India rejects One Laptop Per Child (Register)
Posted Jul 26, 2006 21:17 UTC (Wed) by
horen (subscriber, #2514)
Parent article:
India rejects One Laptop Per Child (Register)
"We cannot visualise a situation for decades when we can go beyond the pilot stage. We need classrooms and teachers more urgently than fancy tools."
Nonsensical. These are hardly "fancy tools"; certainly not in any financial sense of the word, neither in the Apple eye-candy-laptop sense. And why is there, of necessity, a conflict between OLPC and "classrooms and teachers"? I would expect these ruggedized units to have a hardware and software lifespan which would certainly cover the needs of elementary- and middle-school students.
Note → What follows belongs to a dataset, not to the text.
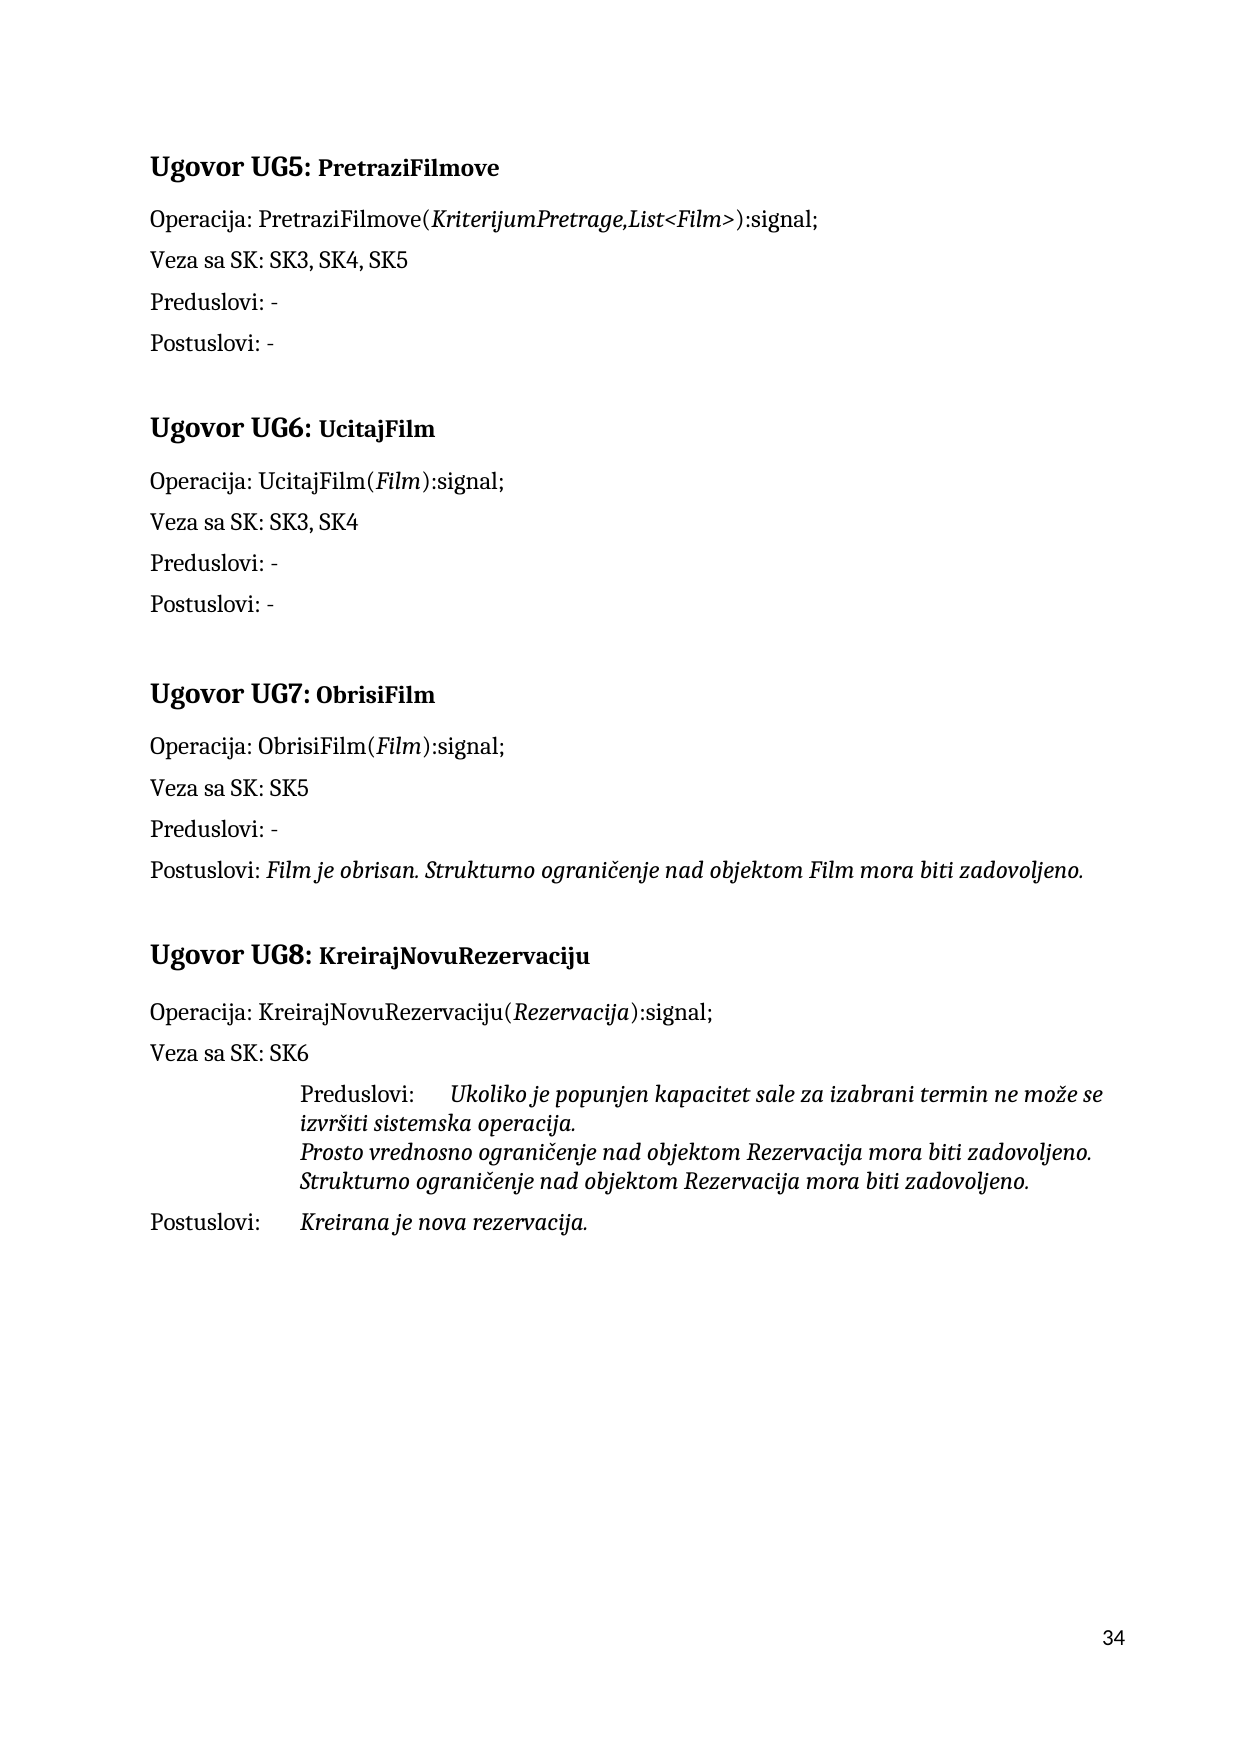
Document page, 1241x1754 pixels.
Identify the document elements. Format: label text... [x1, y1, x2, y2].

And from where does this guy think the teachers are going to come? Perhaps he envisions 20-something CS grads and/or software developers from Bangalore or Mumbai just chucking it all, giving away their newly-acquired prosperity in a Mother Theresa-like gesture, and moving out to those backwater villages. OTOH, there might be a new generation of American 1960s types who want to do a work-study program at some ashram.
I dunno... and John "Maddog" Hall's mumbling comment about recycling used computer equipment would be my (an 18-year Unix sysadmin) worst nightmare! Just imagine having to install, configure, network, and generally administer a hodge-podge collection of old castoff hardware.
Does Banerjee -- a career political administrator -- honestly believe that the OLPC's IT professionals like Nicholas Negroponte, et al, haven't done their homework, and have it all wrong? I'm thinking "Not!"